# TO-DO ITEM:
Among the entries that follow, the required portion opens with the line containing "1. Under **Requests**, do" and closes with the line containing "1. For **New". Give that portion again exactly, and nothing else.

# GIVEN ENTRIES:
Content starts
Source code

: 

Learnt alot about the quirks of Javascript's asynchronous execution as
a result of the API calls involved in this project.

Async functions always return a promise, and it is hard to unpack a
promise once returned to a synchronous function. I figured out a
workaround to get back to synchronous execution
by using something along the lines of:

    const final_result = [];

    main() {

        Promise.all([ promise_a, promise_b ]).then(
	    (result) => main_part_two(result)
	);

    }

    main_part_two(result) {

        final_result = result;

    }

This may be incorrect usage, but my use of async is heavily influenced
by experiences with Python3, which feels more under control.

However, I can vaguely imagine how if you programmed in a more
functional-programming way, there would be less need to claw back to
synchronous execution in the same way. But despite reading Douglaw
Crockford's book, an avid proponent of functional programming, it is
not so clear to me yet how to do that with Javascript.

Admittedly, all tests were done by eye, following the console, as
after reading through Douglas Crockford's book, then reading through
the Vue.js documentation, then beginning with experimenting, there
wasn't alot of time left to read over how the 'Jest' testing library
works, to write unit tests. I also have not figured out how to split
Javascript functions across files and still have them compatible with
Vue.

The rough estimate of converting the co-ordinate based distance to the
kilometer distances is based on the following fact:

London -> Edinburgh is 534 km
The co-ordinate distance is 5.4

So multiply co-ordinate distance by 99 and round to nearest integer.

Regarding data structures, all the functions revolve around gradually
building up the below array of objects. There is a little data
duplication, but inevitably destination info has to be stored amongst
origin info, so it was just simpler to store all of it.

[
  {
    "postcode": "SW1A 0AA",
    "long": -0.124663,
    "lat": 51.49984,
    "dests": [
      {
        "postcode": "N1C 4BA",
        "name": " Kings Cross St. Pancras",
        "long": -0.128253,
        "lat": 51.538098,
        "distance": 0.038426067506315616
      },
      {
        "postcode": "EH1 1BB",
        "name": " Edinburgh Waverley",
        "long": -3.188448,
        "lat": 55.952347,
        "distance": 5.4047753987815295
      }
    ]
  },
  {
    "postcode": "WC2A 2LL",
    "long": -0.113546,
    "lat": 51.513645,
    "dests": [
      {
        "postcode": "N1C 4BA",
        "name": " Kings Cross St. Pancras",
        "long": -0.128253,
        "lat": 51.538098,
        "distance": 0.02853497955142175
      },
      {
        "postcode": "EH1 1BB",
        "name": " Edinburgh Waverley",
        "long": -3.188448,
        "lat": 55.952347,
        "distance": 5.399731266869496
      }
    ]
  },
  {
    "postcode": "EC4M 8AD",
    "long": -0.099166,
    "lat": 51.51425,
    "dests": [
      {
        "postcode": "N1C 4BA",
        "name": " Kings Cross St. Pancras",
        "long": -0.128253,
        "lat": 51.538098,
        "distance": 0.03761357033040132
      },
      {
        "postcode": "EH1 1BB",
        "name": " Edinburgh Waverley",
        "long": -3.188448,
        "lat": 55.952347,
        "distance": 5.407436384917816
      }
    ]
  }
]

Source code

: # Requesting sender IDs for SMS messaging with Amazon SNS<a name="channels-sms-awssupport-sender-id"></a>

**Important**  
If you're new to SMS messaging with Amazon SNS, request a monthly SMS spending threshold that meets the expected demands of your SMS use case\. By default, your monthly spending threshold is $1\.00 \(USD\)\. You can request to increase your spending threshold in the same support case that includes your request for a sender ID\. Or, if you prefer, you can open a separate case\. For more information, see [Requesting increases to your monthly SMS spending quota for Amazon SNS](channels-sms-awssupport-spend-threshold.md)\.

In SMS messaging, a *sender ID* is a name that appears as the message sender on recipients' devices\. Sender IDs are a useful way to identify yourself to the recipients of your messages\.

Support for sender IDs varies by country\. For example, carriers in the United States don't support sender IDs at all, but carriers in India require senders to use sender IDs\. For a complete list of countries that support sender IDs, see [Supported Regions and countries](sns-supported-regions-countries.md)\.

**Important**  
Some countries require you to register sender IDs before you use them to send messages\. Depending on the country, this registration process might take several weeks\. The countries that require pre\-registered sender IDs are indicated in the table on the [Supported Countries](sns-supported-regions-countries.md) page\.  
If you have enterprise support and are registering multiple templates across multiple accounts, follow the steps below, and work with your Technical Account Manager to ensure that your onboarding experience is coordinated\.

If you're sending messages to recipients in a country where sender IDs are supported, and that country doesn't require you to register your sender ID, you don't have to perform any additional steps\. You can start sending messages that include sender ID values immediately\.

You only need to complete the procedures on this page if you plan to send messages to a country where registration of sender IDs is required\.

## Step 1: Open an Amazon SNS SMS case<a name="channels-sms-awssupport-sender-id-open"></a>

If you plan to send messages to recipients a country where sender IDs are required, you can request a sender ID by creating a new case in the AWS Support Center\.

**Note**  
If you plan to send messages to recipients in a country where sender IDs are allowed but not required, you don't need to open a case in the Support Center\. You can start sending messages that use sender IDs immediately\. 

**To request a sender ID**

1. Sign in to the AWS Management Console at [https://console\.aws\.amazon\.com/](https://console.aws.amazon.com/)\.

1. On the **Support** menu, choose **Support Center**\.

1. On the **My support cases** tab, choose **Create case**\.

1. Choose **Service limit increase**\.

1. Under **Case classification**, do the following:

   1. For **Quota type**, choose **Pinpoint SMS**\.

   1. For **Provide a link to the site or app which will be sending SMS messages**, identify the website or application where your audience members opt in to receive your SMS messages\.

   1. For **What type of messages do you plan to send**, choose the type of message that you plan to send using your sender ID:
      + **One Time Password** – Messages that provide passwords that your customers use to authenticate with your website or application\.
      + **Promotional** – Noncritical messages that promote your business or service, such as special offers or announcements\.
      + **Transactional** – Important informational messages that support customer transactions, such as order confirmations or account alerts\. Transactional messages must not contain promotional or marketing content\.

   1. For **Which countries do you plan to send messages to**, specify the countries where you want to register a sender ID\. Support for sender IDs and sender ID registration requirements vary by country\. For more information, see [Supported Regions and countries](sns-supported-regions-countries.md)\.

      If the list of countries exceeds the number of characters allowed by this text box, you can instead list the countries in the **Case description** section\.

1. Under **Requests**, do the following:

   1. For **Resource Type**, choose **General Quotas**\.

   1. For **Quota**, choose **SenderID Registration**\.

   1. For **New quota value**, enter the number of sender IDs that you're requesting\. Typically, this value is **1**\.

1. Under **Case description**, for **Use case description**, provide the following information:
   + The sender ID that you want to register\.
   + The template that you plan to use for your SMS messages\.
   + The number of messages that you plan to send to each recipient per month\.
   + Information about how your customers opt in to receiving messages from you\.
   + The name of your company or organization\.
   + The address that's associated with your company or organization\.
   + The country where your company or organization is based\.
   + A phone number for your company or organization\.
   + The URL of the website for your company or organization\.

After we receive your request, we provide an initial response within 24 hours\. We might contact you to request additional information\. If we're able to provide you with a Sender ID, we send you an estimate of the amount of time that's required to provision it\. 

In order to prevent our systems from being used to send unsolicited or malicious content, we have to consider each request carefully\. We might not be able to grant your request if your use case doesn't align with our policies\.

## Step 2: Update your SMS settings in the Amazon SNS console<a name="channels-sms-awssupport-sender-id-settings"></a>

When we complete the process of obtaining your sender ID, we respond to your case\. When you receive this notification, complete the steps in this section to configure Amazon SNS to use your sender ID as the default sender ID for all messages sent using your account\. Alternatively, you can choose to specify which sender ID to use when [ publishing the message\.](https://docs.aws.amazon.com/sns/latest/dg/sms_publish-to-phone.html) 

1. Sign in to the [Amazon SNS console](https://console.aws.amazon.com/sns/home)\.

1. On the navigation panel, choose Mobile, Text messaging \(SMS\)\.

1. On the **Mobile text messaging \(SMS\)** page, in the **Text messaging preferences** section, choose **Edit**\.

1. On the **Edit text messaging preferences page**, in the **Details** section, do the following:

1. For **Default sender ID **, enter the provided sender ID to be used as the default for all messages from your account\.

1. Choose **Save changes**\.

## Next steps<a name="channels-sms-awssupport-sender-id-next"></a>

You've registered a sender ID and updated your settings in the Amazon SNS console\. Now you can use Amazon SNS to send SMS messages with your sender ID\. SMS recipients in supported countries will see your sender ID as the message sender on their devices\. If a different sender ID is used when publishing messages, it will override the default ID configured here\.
Content ends
# SOLUTION FOR THIS PROBLEM:
1. Under **Requests**, do the following:

   1. For **Resource Type**, choose **General Quotas**\.

   1. For **Quota**, choose **SenderID Registration**\.

   1. For **New quota value**, enter the number of sender IDs that you're requesting\. Typically, this value is **1**\.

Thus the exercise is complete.